#### Record extracts
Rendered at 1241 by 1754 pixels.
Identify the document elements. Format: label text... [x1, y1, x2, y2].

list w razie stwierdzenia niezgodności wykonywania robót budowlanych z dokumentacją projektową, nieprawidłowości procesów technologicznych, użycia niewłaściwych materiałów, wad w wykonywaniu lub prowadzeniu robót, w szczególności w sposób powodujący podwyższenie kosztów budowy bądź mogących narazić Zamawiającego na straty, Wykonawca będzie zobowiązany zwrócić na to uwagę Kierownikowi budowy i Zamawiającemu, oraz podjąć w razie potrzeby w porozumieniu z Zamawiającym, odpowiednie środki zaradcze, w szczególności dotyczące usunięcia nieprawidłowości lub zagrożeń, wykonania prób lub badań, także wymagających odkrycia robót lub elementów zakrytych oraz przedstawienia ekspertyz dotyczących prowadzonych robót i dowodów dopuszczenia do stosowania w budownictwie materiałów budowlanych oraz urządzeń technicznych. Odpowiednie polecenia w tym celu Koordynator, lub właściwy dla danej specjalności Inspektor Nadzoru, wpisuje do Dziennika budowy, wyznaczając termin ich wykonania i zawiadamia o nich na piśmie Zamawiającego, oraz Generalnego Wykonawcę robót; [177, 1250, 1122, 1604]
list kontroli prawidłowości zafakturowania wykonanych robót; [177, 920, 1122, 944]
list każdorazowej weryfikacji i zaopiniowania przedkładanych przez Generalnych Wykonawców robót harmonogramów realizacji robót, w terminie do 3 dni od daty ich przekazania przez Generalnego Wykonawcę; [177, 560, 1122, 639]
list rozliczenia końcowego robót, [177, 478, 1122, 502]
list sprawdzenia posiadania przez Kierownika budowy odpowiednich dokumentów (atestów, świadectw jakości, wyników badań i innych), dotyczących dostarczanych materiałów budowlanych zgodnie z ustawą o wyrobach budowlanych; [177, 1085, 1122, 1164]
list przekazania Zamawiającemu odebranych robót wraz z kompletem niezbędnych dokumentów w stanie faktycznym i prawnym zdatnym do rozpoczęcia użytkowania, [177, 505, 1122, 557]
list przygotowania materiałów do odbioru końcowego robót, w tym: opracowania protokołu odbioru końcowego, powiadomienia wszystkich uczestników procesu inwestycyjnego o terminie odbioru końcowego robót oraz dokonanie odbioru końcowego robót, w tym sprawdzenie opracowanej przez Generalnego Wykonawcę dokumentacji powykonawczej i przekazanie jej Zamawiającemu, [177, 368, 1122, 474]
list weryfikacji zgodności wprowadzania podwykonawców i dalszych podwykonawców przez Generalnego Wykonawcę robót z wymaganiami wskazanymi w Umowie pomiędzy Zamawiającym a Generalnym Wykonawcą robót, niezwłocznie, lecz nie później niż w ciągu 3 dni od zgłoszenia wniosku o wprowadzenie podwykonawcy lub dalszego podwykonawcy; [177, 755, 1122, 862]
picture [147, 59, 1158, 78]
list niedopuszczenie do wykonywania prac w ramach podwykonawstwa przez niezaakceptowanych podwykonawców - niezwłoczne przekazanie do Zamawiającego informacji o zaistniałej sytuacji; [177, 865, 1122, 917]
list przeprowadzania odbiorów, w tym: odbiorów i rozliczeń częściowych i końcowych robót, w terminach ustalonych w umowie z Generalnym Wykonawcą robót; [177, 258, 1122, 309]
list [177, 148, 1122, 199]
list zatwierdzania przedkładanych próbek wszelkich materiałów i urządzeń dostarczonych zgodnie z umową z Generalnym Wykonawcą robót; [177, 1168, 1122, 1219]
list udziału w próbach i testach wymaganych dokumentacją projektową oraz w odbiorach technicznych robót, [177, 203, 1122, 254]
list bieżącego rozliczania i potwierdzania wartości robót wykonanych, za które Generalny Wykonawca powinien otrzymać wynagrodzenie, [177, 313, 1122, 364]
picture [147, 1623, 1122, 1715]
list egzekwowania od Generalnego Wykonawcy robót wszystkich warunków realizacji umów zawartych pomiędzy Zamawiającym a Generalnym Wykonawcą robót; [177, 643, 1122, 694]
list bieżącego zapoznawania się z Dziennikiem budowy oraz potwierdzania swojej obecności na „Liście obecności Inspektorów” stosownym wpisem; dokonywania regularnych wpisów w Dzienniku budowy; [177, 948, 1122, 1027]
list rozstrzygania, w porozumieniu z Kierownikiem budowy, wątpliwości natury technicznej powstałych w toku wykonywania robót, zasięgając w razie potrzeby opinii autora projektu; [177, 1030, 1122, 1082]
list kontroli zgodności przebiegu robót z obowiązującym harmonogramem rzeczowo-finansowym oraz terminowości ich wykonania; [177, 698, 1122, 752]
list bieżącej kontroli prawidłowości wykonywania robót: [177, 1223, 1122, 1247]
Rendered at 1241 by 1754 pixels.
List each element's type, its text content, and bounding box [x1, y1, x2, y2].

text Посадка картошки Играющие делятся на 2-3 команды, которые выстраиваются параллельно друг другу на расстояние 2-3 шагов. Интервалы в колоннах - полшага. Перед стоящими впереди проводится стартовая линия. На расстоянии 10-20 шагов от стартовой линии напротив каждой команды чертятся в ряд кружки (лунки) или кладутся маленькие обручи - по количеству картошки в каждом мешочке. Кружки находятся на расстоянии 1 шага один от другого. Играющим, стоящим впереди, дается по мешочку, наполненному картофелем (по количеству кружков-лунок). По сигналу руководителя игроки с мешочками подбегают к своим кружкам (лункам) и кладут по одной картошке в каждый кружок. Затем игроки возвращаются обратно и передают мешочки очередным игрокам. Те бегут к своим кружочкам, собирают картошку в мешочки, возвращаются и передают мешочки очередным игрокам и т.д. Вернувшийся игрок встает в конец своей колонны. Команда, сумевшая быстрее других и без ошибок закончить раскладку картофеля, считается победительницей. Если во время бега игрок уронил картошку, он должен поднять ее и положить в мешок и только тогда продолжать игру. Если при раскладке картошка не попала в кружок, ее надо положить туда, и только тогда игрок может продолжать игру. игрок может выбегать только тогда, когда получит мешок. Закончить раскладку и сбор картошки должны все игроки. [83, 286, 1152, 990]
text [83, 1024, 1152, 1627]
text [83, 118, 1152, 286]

#### To do
Transcribe the entries exactly, and make each line match the original.

#### Response box
Rendered at 1241 by 1754 pixels.
Identify the document elements. Format: label text... [x1, y1, x2, y2].

list w razie stwierdzenia niezgodności wykonywania robót budowlanych z dokumentacją projektową, nieprawidłowości procesów technologicznych, użycia niewłaściwych materiałów, wad w wykonywaniu lub prowadzeniu robót, w szczególności w sposób powodujący podwyższenie kosztów budowy bądź mogących narazić Zamawiającego na straty, Wykonawca będzie zobowiązany zwrócić na to uwagę Kierownikowi budowy i Zamawiającemu, oraz podjąć w razie potrzeby w porozumieniu z Zamawiającym, odpowiednie środki zaradcze, w szczególności dotyczące usunięcia nieprawidłowości lub zagrożeń, wykonania prób lub badań, także wymagających odkrycia robót lub elementów zakrytych oraz przedstawienia ekspertyz dotyczących prowadzonych robót i dowodów dopuszczenia do stosowania w budownictwie materiałów budowlanych oraz urządzeń technicznych. Odpowiednie polecenia w tym celu Koordynator, lub właściwy dla danej specjalności Inspektor Nadzoru, wpisuje do Dziennika budowy, wyznaczając termin ich wykonania i zawiadamia o nich na piśmie Zamawiającego, oraz Generalnego Wykonawcę robót; [177, 1250, 1122, 1604]
list kontroli prawidłowości zafakturowania wykonanych robót; [177, 920, 1122, 944]
list każdorazowej weryfikacji i zaopiniowania przedkładanych przez Generalnych Wykonawców robót harmonogramów realizacji robót, w terminie do 3 dni od daty ich przekazania przez Generalnego Wykonawcę; [177, 560, 1122, 639]
list rozliczenia końcowego robót, [177, 478, 1122, 502]
list sprawdzenia posiadania przez Kierownika budowy odpowiednich dokumentów (atestów, świadectw jakości, wyników badań i innych), dotyczących dostarczanych materiałów budowlanych zgodnie z ustawą o wyrobach budowlanych; [177, 1085, 1122, 1164]
list przekazania Zamawiającemu odebranych robót wraz z kompletem niezbędnych dokumentów w stanie faktycznym i prawnym zdatnym do rozpoczęcia użytkowania, [177, 505, 1122, 557]
list przygotowania materiałów do odbioru końcowego robót, w tym: opracowania protokołu odbioru końcowego, powiadomienia wszystkich uczestników procesu inwestycyjnego o terminie odbioru końcowego robót oraz dokonanie odbioru końcowego robót, w tym sprawdzenie opracowanej przez Generalnego Wykonawcę dokumentacji powykonawczej i przekazanie jej Zamawiającemu, [177, 368, 1122, 474]
list weryfikacji zgodności wprowadzania podwykonawców i dalszych podwykonawców przez Generalnego Wykonawcę robót z wymaganiami wskazanymi w Umowie pomiędzy Zamawiającym a Generalnym Wykonawcą robót, niezwłocznie, lecz nie później niż w ciągu 3 dni od zgłoszenia wniosku o wprowadzenie podwykonawcy lub dalszego podwykonawcy; [177, 755, 1122, 862]
picture [147, 59, 1158, 78]
list niedopuszczenie do wykonywania prac w ramach podwykonawstwa przez niezaakceptowanych podwykonawców - niezwłoczne przekazanie do Zamawiającego informacji o zaistniałej sytuacji; [177, 865, 1122, 917]
list przeprowadzania odbiorów, w tym: odbiorów i rozliczeń częściowych i końcowych robót, w terminach ustalonych w umowie z Generalnym Wykonawcą robót; [177, 258, 1122, 309]
list [177, 148, 1122, 199]
list zatwierdzania przedkładanych próbek wszelkich materiałów i urządzeń dostarczonych zgodnie z umową z Generalnym Wykonawcą robót; [177, 1168, 1122, 1219]
list udziału w próbach i testach wymaganych dokumentacją projektową oraz w odbiorach technicznych robót, [177, 203, 1122, 254]
list bieżącego rozliczania i potwierdzania wartości robót wykonanych, za które Generalny Wykonawca powinien otrzymać wynagrodzenie, [177, 313, 1122, 364]
picture [147, 1623, 1122, 1715]
list egzekwowania od Generalnego Wykonawcy robót wszystkich warunków realizacji umów zawartych pomiędzy Zamawiającym a Generalnym Wykonawcą robót; [177, 643, 1122, 694]
list bieżącego zapoznawania się z Dziennikiem budowy oraz potwierdzania swojej obecności na „Liście obecności Inspektorów” stosownym wpisem; dokonywania regularnych wpisów w Dzienniku budowy; [177, 948, 1122, 1027]
list rozstrzygania, w porozumieniu z Kierownikiem budowy, wątpliwości natury technicznej powstałych w toku wykonywania robót, zasięgając w razie potrzeby opinii autora projektu; [177, 1030, 1122, 1082]
list kontroli zgodności przebiegu robót z obowiązującym harmonogramem rzeczowo-finansowym oraz terminowości ich wykonania; [177, 698, 1122, 752]
list bieżącej kontroli prawidłowości wykonywania robót: [177, 1223, 1122, 1247]
Rendered at 1241 by 1754 pixels.
List each element's type, its text content, and bounding box [x1, y1, x2, y2].

text Посадка картошки Играющие делятся на 2-3 команды, которые выстраиваются параллельно друг другу на расстояние 2-3 шагов. Интервалы в колоннах - полшага. Перед стоящими впереди проводится стартовая линия. На расстоянии 10-20 шагов от стартовой линии напротив каждой команды чертятся в ряд кружки (лунки) или кладутся маленькие обручи - по количеству картошки в каждом мешочке. Кружки находятся на расстоянии 1 шага один от другого. Играющим, стоящим впереди, дается по мешочку, наполненному картофелем (по количеству кружков-лунок). По сигналу руководителя игроки с мешочками подбегают к своим кружкам (лункам) и кладут по одной картошке в каждый кружок. Затем игроки возвращаются обратно и передают мешочки очередным игрокам. Те бегут к своим кружочкам, собирают картошку в мешочки, возвращаются и передают мешочки очередным игрокам и т.д. Вернувшийся игрок встает в конец своей колонны. Команда, сумевшая быстрее других и без ошибок закончить раскладку картофеля, считается победительницей. Если во время бега игрок уронил картошку, он должен поднять ее и положить в мешок и только тогда продолжать игру. Если при раскладке картошка не попала в кружок, ее надо положить туда, и только тогда игрок может продолжать игру. игрок может выбегать только тогда, когда получит мешок. Закончить раскладку и сбор картошки должны все игроки. [83, 286, 1152, 990]
text [83, 1024, 1152, 1627]
text [83, 118, 1152, 286]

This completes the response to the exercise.